Tourist dies of COVID
Scrutiny on visitor insurance programme
WESTERN BUREAU:
The American tourist who died from COVID-19 complications at the Cornwall Regional Hospital on Monday was reportedly three months pregnant and suffered from a comorbidity.
Thirty-four-year-old Kaishundra Davis died 24 hours after she was transferred from the Noel Holmes Hospital in Lucea, that facility’s senior medical officer, Dr Patrice Monthrope, confirmed to The Gleaner.
“She was in a critical condition and owing to the fact we are a Type C hospital, as soon as space was available at the Cornwall Regional, which is a Type A referral facility, we transferred her there,” said Monthrope.
According to the senior medical officer, he spoke with her husband last Saturday and urged him to airlift her out of the country. However, she had no private health insurance, which would facilitate the payment for airlift from Jamaica.
In a late-night press statement, Tourism Minister Edmund Bartlett extended condolences to the family and friends of the deceased.
“Representatives from the Jamaica Tourist Board and other tourism stakeholders are currently providing assistance to the relatives of the guest,” Bartlett said.
Reports are that Davis was diagnosed with the virus approximately 10 days ago after a routine COVID-19 antigen test. She was placed in isolation at the Hedonism II hotel where was vacationing.
Her condition worsened over the isolation period and she was eventually sent to the Noel Holmes Hospital for further care.
The tourist’s death coincides with a wave of coronavirus cases that have fuelled record hospitalisations, deaths, and infections.

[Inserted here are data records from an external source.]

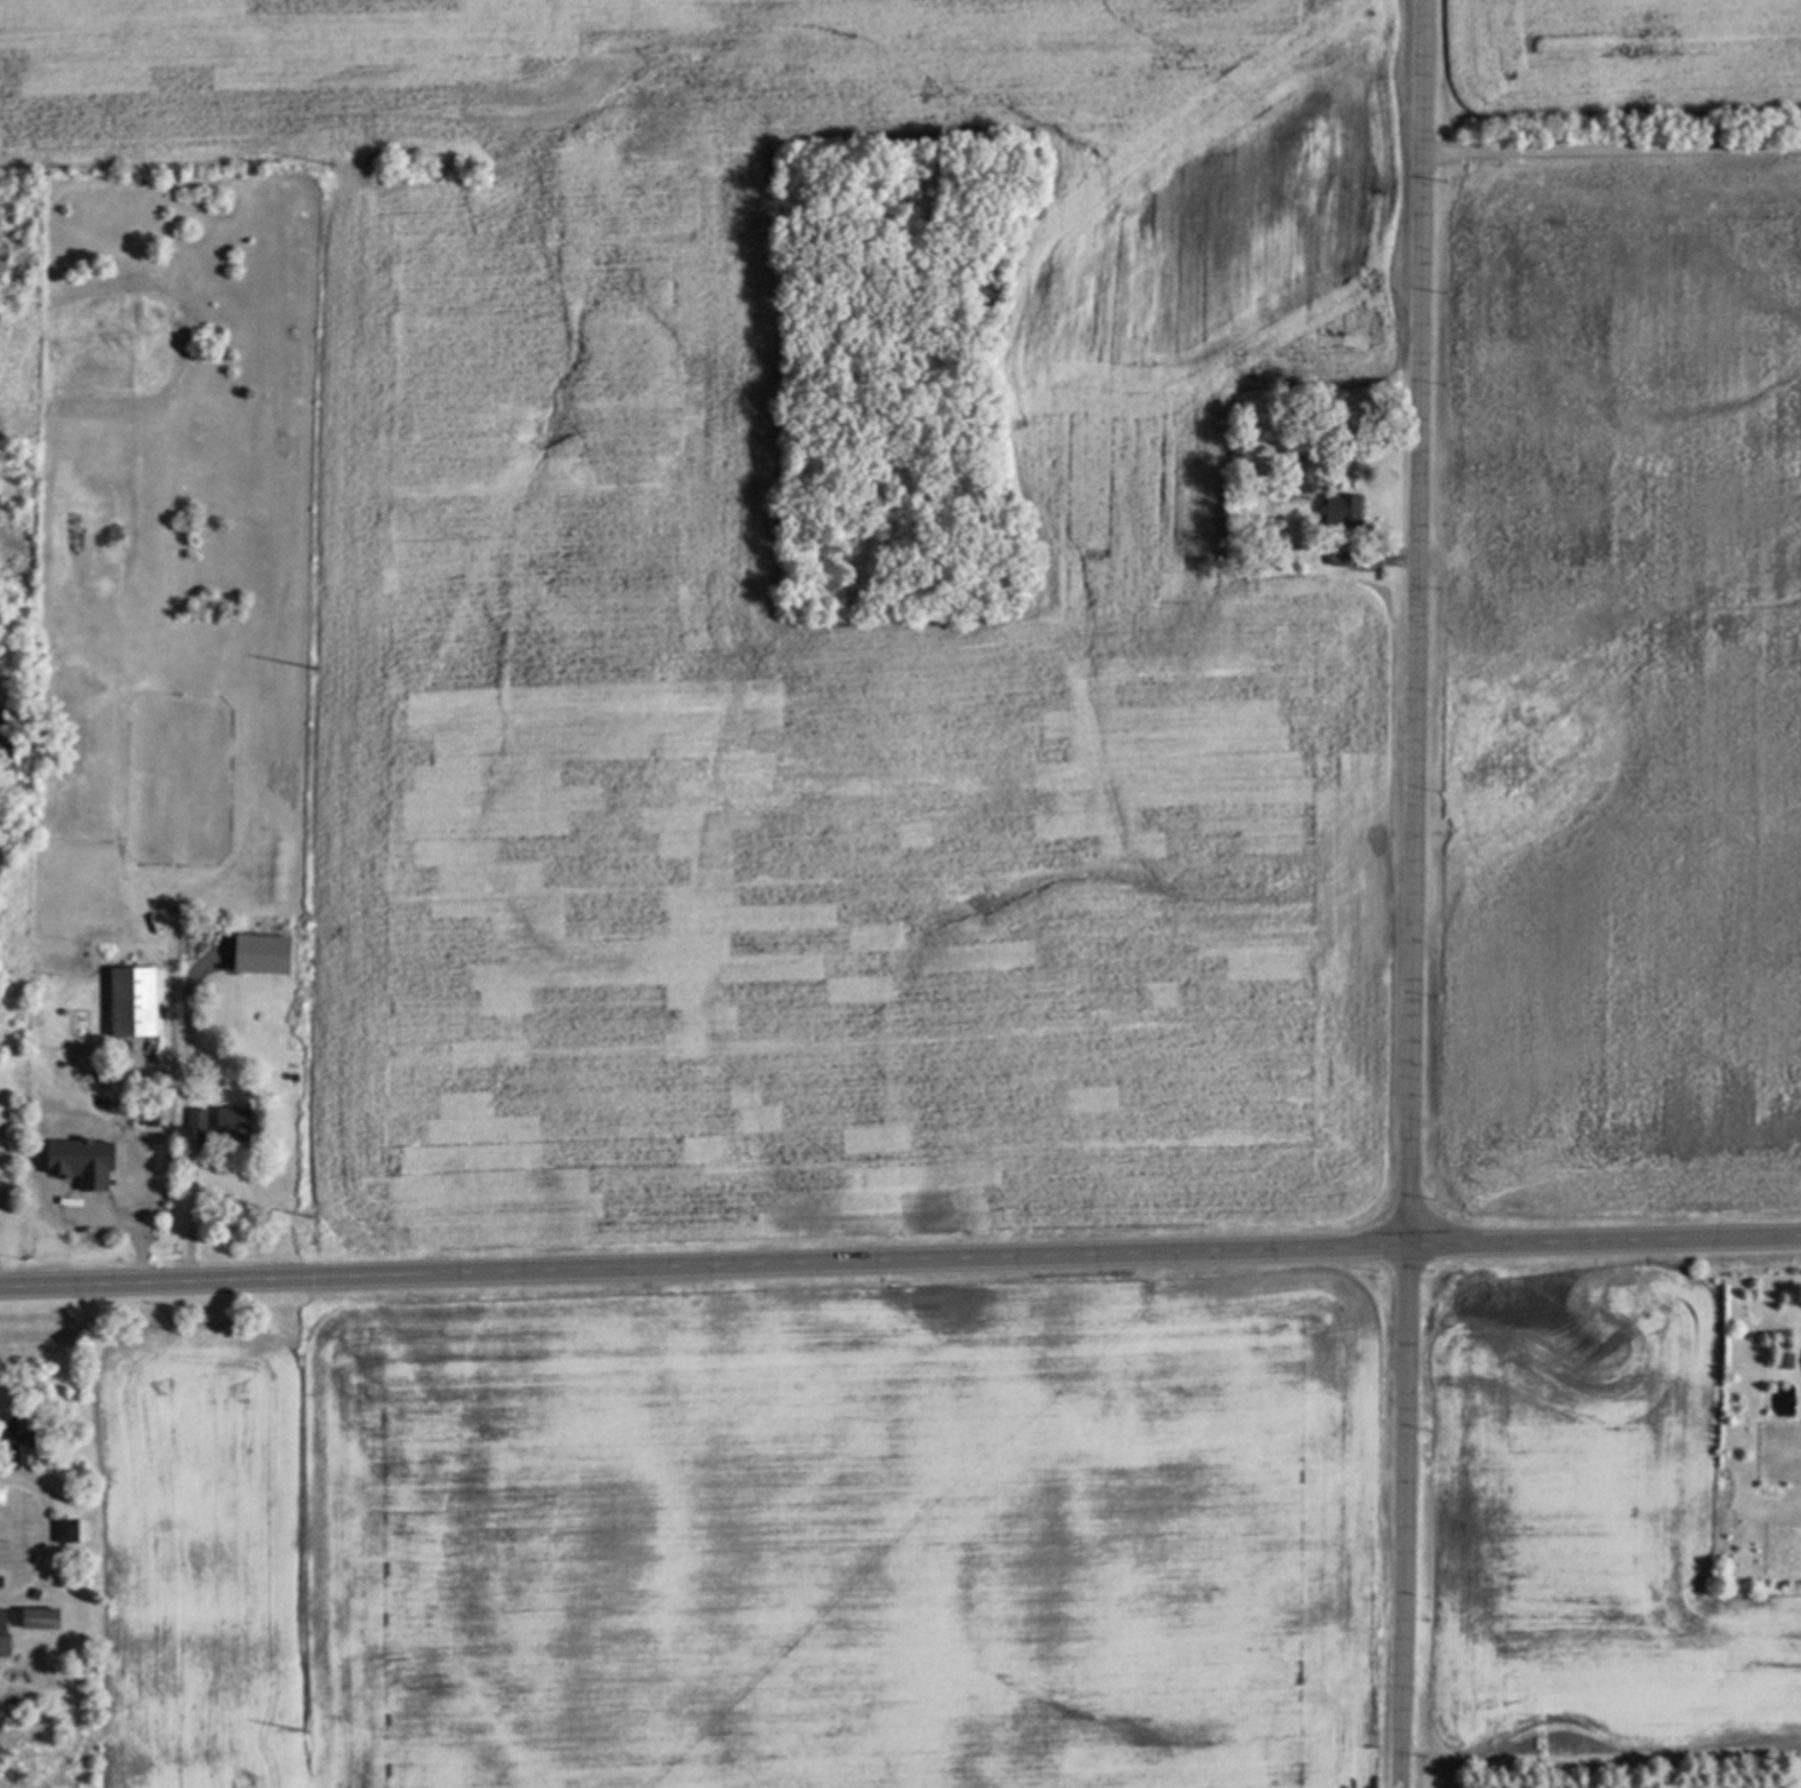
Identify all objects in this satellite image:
road: (1610, 149)
building: (1338, 507)
building: (1332, 557)
crop: (1029, 598)
road: (1410, 894)
building: (136, 1002)
building: (199, 1121)
building: (234, 1123)
building: (138, 1197)
building: (93, 1200)
road: (190, 1215)
road: (900, 1263)
building: (26, 1442)
building: (67, 1532)
road: (46, 1536)
building: (44, 1620)
building: (6, 1633)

Jamaica has recorded almost 63,000 cases and more than 1,400 fatalities.
There has been much hoopla about the Jamaica Care Insurance Programme, which has been stalled by procurement red tape, was scheduled to be launched the second week of November 2020. The programme was specifically geared at tourists travelling to the island.
The initiative comprised two components – an all-hazard and a COVID-19 programme – aimed to provide travel protection and emergency services to tourists coming into the island, as well as to ensure the safety and protection of workers in the tourism sector and, by extension, Jamaican citizens.
Hedonism ‘outbreak’
Efforts to get a comment from Hedonism II’s general manager were unsuccessful as calls to his cellular phone were not answered.
Negril’s Hedonism II has experienced a rash of coronavirus infections among staff and guests in what the hotel described as “a very small outbreak”.
However, well-placed sources informed The Gleaner that over a period of two days, 35 staff tested positive, while a number of guests were discovered to be infected in recent weeks.
The hotel, in a press statement, said that the 280-room property tested more than 1,300 guests, with less than 0.5 per cent testing positive.
“As with other resorts in Negril and indeed other businesses throughout Jamaica, we work daily with the new normal of persons contracting the virus,” Hedonism said.